Everything and everyone mattered to Jesus. They still do.

“Everything speaks.” As we heed the call of Pope John Paul II, Pope Benedict XVI, and Pope Francis to embark on the “New Evangelization,” we would do well to remember that “everything speaks.” The kindness of our words, the thoughtfulness of our deeds, the inner truth of our actions, and even something as simple as the smile we wear all have an enormous power to draw our fellow men and women to Christ and the joy of the Gospel. As Blessed William Joseph Chaminade counseled, we are called to impart “a Christian lesson by every word, by every gesture, by every look.” (Constitutions of the Society of Mary, 1839)

It’s so easy to compartmentalize our lives and to exclude Christ from some of the yet unevangelized corners of our own hearts. But Christ wants to saturate our lives, to penetrate every last fiber of our being. And He won’t stop trying, no matter how many times we fail or fall short. He is always willing to forgive us, always willing to embrace us in mercy and in love. To Christ, everything matters, and so it must to us.

Disney’s entertainment empire stands as a testimony to the power of the imagination. From talking tiki birds to swashbuckling animatrons to dancing fountains and fireworks, Disney’s “imagineers” have mined the depths of their creativity to create a world in which the impossible becomes – well – possible.

Christ calls us to tap into our imagination and see the world though His eyes. It’s a world in which a woman known for her infidelity stands as one of the faithful few at the foot of the Cross. Imagine that kind of world – a world in which a man who denies Jesus three times in craven fear becomes the solid rock upon which Christ builds His Church. Picture a Church whose fiercest persecutor becomes its foremost evangelizer. Imagine five loaves and fish feeding five-thousand of the Lord’s followers. Imagine a God who loves us – who loves me – so much that He died on a Cross to redeem me from the power of sin and death. Imagine a God who rose from the dead, as a promise that we too would rise from the dead and enjoy eternal life.
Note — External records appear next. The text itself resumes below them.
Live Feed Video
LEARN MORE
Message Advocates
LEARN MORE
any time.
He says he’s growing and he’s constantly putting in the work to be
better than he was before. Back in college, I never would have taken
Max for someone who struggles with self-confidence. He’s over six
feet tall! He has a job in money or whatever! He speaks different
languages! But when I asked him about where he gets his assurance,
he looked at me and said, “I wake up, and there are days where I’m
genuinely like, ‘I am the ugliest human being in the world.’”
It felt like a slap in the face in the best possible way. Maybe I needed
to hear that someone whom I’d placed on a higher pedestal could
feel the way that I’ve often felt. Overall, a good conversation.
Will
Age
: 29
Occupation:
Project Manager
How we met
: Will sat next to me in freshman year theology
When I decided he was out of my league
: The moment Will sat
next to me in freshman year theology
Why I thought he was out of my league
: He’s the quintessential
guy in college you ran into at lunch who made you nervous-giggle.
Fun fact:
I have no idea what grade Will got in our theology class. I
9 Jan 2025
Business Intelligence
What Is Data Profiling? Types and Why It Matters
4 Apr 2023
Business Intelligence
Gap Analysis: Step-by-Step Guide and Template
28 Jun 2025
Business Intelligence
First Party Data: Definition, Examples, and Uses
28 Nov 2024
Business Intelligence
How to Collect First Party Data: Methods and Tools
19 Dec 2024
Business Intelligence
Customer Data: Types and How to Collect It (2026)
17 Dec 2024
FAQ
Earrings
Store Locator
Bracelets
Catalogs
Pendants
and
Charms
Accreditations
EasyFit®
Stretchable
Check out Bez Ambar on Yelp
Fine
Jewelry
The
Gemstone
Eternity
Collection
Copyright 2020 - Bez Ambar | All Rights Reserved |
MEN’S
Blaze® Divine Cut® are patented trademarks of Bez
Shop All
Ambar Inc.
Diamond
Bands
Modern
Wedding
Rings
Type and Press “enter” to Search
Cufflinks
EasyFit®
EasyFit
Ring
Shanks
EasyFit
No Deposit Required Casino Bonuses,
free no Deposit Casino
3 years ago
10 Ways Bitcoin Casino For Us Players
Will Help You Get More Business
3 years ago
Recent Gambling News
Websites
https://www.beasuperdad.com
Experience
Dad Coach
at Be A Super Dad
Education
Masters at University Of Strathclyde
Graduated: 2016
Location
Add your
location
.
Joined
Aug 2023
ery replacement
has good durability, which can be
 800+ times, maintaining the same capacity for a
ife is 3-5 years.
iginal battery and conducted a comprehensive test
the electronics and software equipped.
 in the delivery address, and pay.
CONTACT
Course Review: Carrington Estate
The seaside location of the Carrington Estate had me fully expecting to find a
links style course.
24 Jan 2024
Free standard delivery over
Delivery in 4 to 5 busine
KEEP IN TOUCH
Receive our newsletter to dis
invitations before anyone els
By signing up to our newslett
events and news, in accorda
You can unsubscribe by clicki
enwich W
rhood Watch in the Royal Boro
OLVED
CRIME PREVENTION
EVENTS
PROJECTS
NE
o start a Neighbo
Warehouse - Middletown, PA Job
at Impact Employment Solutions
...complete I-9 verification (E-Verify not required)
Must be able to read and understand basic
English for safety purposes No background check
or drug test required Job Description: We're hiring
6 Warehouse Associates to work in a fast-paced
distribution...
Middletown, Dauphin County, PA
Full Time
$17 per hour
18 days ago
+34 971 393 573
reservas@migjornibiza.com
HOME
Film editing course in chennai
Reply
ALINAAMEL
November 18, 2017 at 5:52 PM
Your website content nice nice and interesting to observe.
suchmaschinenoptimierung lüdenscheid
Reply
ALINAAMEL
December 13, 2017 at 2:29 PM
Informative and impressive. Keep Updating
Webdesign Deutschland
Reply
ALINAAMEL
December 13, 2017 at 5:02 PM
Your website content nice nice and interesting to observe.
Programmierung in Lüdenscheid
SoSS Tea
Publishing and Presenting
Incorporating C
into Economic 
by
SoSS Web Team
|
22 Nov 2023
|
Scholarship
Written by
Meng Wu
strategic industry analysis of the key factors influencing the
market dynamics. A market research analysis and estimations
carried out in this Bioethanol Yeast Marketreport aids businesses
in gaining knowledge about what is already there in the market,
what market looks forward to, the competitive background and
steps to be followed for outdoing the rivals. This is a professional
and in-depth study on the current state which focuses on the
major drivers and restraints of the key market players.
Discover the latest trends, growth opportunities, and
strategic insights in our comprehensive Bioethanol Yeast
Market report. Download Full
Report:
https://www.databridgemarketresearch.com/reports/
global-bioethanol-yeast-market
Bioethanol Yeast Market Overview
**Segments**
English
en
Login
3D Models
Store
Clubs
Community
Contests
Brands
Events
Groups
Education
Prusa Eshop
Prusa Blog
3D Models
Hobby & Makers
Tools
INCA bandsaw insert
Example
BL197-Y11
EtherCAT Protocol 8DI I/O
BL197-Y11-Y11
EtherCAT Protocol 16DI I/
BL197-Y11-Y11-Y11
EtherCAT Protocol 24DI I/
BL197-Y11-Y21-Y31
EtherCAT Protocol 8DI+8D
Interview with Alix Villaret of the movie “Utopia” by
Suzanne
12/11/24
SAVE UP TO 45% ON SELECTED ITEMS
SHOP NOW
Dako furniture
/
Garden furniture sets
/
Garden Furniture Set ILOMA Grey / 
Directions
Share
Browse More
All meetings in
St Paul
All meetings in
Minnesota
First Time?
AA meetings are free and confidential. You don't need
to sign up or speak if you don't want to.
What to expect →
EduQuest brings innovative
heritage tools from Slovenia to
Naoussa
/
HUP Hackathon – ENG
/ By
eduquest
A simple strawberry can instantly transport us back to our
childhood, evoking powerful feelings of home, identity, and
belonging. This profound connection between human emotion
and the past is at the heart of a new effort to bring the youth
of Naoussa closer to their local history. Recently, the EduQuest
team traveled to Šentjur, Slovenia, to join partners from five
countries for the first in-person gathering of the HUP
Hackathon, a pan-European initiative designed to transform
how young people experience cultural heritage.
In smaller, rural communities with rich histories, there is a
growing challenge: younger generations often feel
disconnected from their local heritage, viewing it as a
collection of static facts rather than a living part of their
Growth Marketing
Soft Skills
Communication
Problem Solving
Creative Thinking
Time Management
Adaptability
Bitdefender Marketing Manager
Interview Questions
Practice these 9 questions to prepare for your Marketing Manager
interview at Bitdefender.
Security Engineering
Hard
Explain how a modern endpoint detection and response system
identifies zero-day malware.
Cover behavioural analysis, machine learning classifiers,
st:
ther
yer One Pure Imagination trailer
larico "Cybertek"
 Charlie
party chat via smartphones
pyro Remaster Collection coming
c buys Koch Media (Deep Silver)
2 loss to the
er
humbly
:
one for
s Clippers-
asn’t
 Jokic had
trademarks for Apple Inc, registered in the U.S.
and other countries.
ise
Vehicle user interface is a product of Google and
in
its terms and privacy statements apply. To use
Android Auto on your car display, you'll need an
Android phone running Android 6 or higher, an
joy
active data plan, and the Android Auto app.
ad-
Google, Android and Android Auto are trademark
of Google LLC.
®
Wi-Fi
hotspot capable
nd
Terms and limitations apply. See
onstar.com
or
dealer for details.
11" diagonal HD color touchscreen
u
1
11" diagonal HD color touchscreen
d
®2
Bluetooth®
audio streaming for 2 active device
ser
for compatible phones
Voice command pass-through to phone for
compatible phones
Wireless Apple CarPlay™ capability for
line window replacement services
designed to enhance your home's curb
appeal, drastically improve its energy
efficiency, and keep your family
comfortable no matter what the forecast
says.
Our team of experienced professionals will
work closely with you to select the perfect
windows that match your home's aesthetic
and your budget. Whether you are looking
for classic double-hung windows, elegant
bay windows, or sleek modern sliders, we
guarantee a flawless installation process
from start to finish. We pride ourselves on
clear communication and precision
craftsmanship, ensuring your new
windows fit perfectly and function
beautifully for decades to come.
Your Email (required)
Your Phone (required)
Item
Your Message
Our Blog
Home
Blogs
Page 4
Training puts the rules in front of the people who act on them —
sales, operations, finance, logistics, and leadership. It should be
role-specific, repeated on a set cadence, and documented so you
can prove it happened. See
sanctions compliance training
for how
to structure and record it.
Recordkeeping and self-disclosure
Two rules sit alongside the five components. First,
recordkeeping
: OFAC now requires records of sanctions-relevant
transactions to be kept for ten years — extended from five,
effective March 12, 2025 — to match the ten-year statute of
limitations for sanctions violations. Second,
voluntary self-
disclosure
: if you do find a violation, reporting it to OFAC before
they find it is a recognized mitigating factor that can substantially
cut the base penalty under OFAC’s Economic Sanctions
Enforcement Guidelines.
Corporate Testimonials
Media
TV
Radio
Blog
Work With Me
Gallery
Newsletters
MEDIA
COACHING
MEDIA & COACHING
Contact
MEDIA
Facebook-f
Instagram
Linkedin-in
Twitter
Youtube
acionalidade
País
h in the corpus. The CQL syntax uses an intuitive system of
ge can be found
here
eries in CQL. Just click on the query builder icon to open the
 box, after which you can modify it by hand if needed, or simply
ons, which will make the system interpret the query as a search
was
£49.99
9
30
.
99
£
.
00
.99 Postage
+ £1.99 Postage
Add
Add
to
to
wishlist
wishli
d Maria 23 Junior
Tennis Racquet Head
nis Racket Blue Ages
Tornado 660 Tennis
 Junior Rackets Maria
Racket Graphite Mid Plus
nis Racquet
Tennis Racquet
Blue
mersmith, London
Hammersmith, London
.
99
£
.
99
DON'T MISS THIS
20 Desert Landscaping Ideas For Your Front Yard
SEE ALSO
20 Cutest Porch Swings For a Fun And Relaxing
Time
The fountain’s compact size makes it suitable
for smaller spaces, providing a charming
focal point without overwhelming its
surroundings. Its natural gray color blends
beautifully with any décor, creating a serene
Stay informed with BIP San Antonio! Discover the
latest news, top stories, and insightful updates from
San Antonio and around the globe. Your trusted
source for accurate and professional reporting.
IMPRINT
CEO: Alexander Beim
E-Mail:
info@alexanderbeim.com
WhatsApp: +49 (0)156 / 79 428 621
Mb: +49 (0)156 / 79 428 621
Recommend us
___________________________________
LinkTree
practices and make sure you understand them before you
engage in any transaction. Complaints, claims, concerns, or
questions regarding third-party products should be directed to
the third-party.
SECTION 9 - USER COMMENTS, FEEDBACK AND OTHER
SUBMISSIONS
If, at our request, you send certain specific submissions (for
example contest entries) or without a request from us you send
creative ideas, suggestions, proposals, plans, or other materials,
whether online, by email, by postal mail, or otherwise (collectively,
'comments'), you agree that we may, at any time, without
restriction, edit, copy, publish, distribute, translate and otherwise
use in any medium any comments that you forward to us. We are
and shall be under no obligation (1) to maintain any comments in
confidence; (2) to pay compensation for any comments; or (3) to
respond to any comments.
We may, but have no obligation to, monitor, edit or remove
Sometimes, I think, we lack religious imagination. Christ’s life, death, and resurrection, however, empower us to dream big. And dream big we indeed must, because those dreams have a sure foundation on the promises of Jesus Christ.

I began this letter by recalling some fond memories of the “Keys of the Kingdom” Tour. Indeed, Walt Disney and his collaborators have built a vast kingdom – a Magic Kingdom – founded on the power of the imagination and their steadfast determination to create “the happiest place on earth.” With all due respect to the Disney Company, however, I would argue that we who follow Christ know of an even happier kingdom. It is Christ’s Kingdom – already perfect in Heaven, and reflected here on earth – however imperfectly – among all the inhabitants of the world, in our Church, and in our hearts. It is a kingdom in which everything speaks of Christ’s almost unimaginable mercy and love. The glorious mystery of it all is that the unimaginable has become not merely imaginable, but real. It is the sure and firm promise of life in Christ in this world and in the next.

“Seek first the kingdom of God and His righteousness, and all these things will be added unto you.” (Matthew 6:33) Let us build the Kingdom of God right here on earth, right in our midst!

On behalf of all my Marianist Brothers, peace and prayers,

Bro. Steve

P.S. As we work to build God’s Kingdom on earth, we pray for the grace to be strong and courageous. “Be Strong and Courageous” – that’s the theme of our upcoming college-age retreat. I’m very much looking forward to building on the energy, enthusiasm, and candor of our college-age retreat this past January. Our next retreat will be at Founder’s Hollow. We’ll leave from Chaminade on Tuesday, May 19, at 4:00 p.m., and we’ll return to Chaminade on Thursday, May 21 by 3:00 p.m. I hope that you will join us!!!!!!